Provenge Prostate Cancer Vaccine passes FDA milestone
The Food and Drug Administration approved the first therapeutic cancer vaccine in mid 2010. Sipuleucel-T, known by the trade name Provenge, was developed by Dendreon, a company based in Seattle, Washington, and has shown in clinical trials to improve median survival by more than four months in men with metastatic prostate cancer that has become resistant to hormone therapy. Is it a true vaccine? It is a "novel immunotherapeutic cellular product" and could essentially function as a vaccine for prostate cancer. It has been tried on men with androgen-dependent biochemically relapsed prostate cancer and found to be effective enough to gain regulatory approval.

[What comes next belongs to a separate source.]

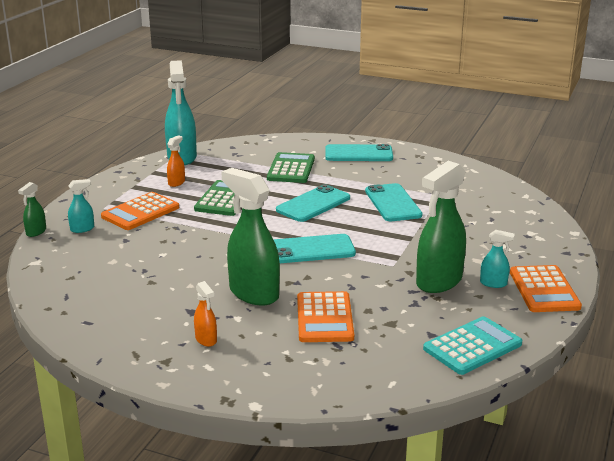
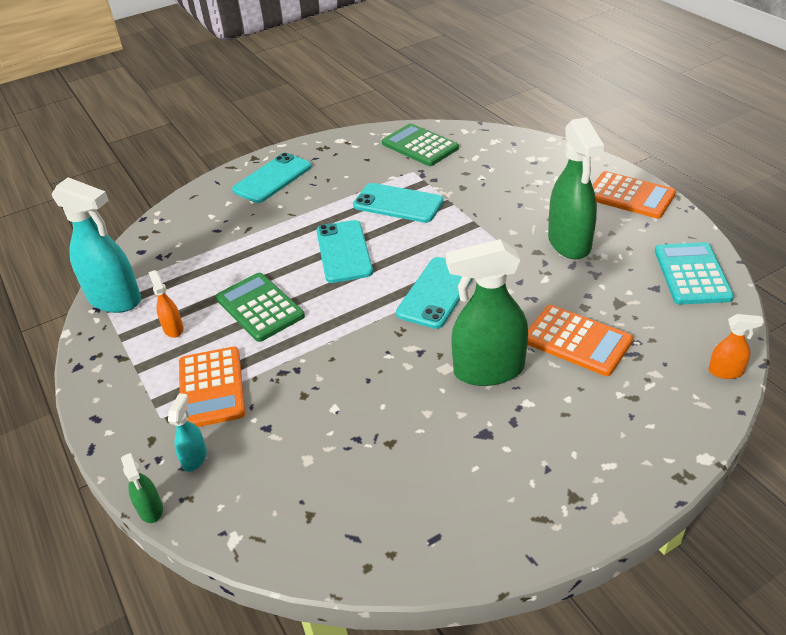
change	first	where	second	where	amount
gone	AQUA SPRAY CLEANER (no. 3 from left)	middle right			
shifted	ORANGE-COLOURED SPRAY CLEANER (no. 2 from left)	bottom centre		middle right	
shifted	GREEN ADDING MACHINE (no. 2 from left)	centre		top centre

The vaccine works by boosting the body’s immune system to generate an attack on the cancer cells. What is unique about Sipuleucel-T is that it is customized for each patient. A sample of the patient’s blood is taken and the antigen-presenting cells (APC’s) are isolated. These cells are sent to the manufacturer where they are cultured with a proprietary protein and sent back as a supercharged immune system boosting vaccine that is then injected into the patient. This process is done three times over the four-to-six week course of treatment.

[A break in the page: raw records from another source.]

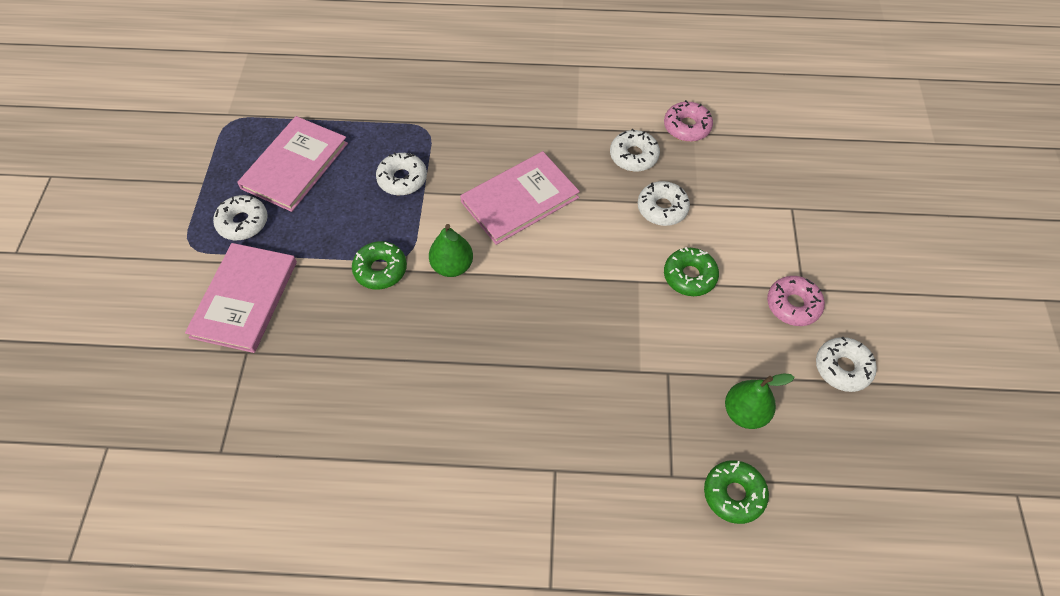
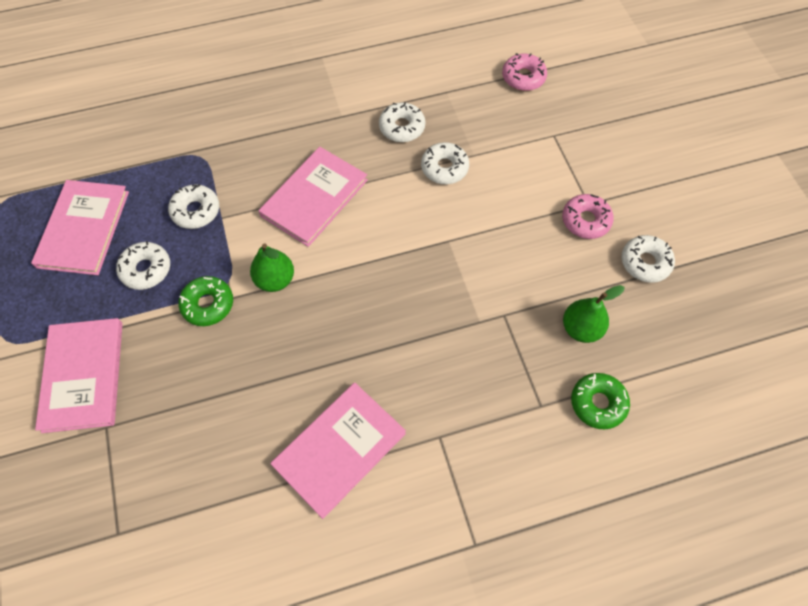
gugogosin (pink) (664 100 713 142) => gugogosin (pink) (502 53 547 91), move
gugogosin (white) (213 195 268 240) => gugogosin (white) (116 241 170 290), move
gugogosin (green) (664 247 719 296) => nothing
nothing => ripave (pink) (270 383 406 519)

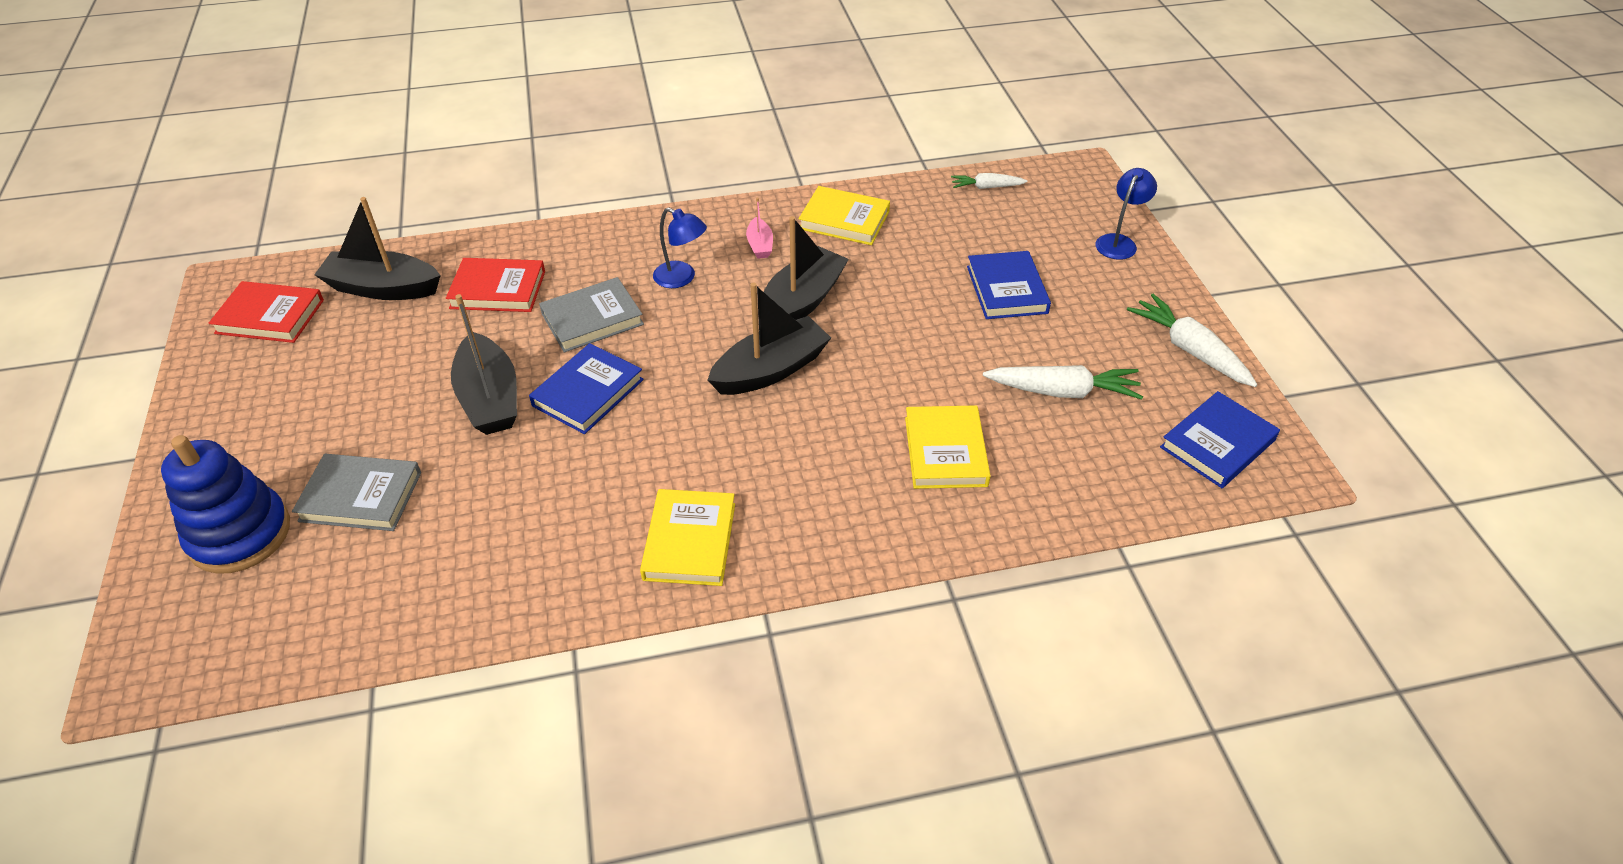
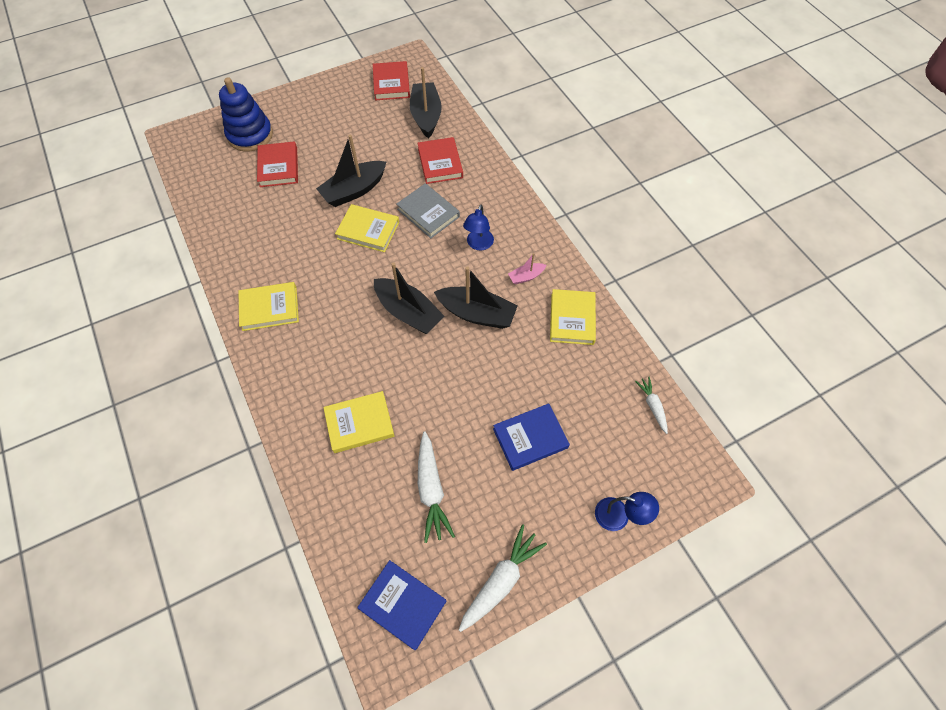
ripave (blue) (529 343 644 434) => ripave (yellow) (335 204 399 252)
ripave (grey) (292 454 421 531) => ripave (red) (257 141 298 187)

The FDA was resistant in the past to approve the drug because while it does improve survival, it does not completely stop the cancer from growing. The vaccine only boosts the immune system in a way that makes it much more difficult for the tumor to grow. This slows down the tumor’s progression, but does not stop it completely.
Initially, availability of the vaccine will be an issue. Currently, there is only one manufacturing facility approved to make it, with two others pending approval by the FDA. Demand will certainly exceed supply until at least mid-2011. Since immunotherapy treatment for cancer is such a new field, another challenge is determining the point at which treatment should move on to something else like the chemotherapy drug docetaxel. This was not determined before trials began. Variations in the path of treatment after administration of sepuleucel-T can cloud the results.
An exciting next step is the beginning of trials on men with prostate cancer in the earlier stages, which may turn out to be the most beneficial time for this immunotherapy, according to researchers. In the earlier stages, immunotherapy can be used in combination with other treatments, possibly producing a cumulative positive effect.
Provenge will be delivered intraveneously, probably over a one-month period.